Technical notes: Mahogany, satinwood, unidentified inlay; yellow-poplar (front rail’s middle lamination), white oak (hinged back rail), hickory (hinge pin), southern yellow pine (fixed back rail, glue blocks). The cuffs are veneered on all four sides and the front and sides of each leg stile are inlaid. Typical of Baltimore, both rear legs pivot outward on five-part hinges. The skirt rails consist of four horizontal laminations, the bottom two being comparable in height to each of the others. The lower of the two larger laminants is composed of two segments. The interior back is flush with the fly legs. The hinged outer rail is screwed to the interior one. A single, leaf-edge helps secure the opened top. The playing surface corresponds to George Hepplewhite’s recommendation that it be “lined with green cloth.” (Hepplewhite 1969, p. 12). Underneath is a typed label: “641-From Auction of L.G. Myers Collection of Early American Furniture at American Art Association Rooms, February 26th, 1921.... This is the finest American-made table of the type that has come down to the writer’s knowledge. It was found in Maryland, but is doubtless of Philadelphia origin.”
Related examples: Baltimore 1947, pp. 24–25, no. 1; Montgomery 1966b, pp. 325–26, no. 291; Antiques 91 (January 1967), p. 113.

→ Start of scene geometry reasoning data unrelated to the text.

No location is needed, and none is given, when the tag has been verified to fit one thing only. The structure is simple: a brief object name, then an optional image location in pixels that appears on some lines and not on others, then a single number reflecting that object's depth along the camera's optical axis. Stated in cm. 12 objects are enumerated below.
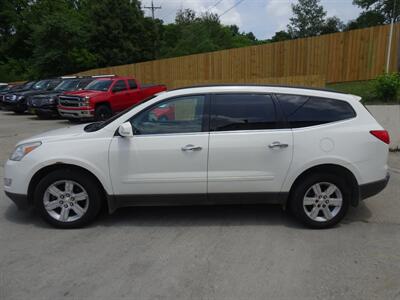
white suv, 427
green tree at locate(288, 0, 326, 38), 7231
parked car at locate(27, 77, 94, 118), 1650
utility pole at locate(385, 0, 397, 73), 1253
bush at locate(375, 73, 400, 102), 884
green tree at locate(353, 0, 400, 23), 4719
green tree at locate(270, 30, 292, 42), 7656
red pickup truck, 1413
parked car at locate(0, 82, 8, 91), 2632
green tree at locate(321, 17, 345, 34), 7231
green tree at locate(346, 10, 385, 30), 5006
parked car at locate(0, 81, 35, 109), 2141
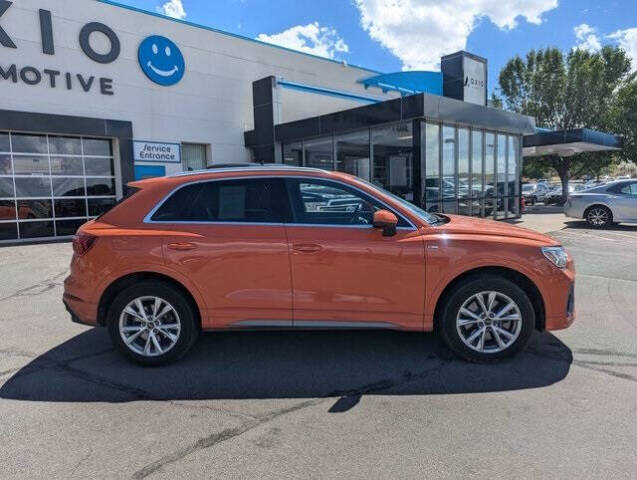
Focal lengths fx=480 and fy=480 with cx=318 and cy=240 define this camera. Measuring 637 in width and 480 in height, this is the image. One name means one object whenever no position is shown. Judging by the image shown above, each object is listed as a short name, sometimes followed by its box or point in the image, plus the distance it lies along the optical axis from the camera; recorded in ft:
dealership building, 45.55
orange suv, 13.62
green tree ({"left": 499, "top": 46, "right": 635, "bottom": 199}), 100.99
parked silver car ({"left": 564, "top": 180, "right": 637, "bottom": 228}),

Book excerpt: David B. Warren, Michael K. Brown, Elizabeth Ann Coleman, and Emily Ballew Neff. American Decorative Arts and Paintings in the Bayou Bend Collection. Houston: Princeton Univ. Press, 1998.
ProvenanceLouis Guerineau Myers (1874–1932), New York; consigned to [American Art Association, Anderson Galleries, New York, February 26, 1921, lot 641]; purchased by Miss Ima Hogg, 1921; given to MFAH, 1969.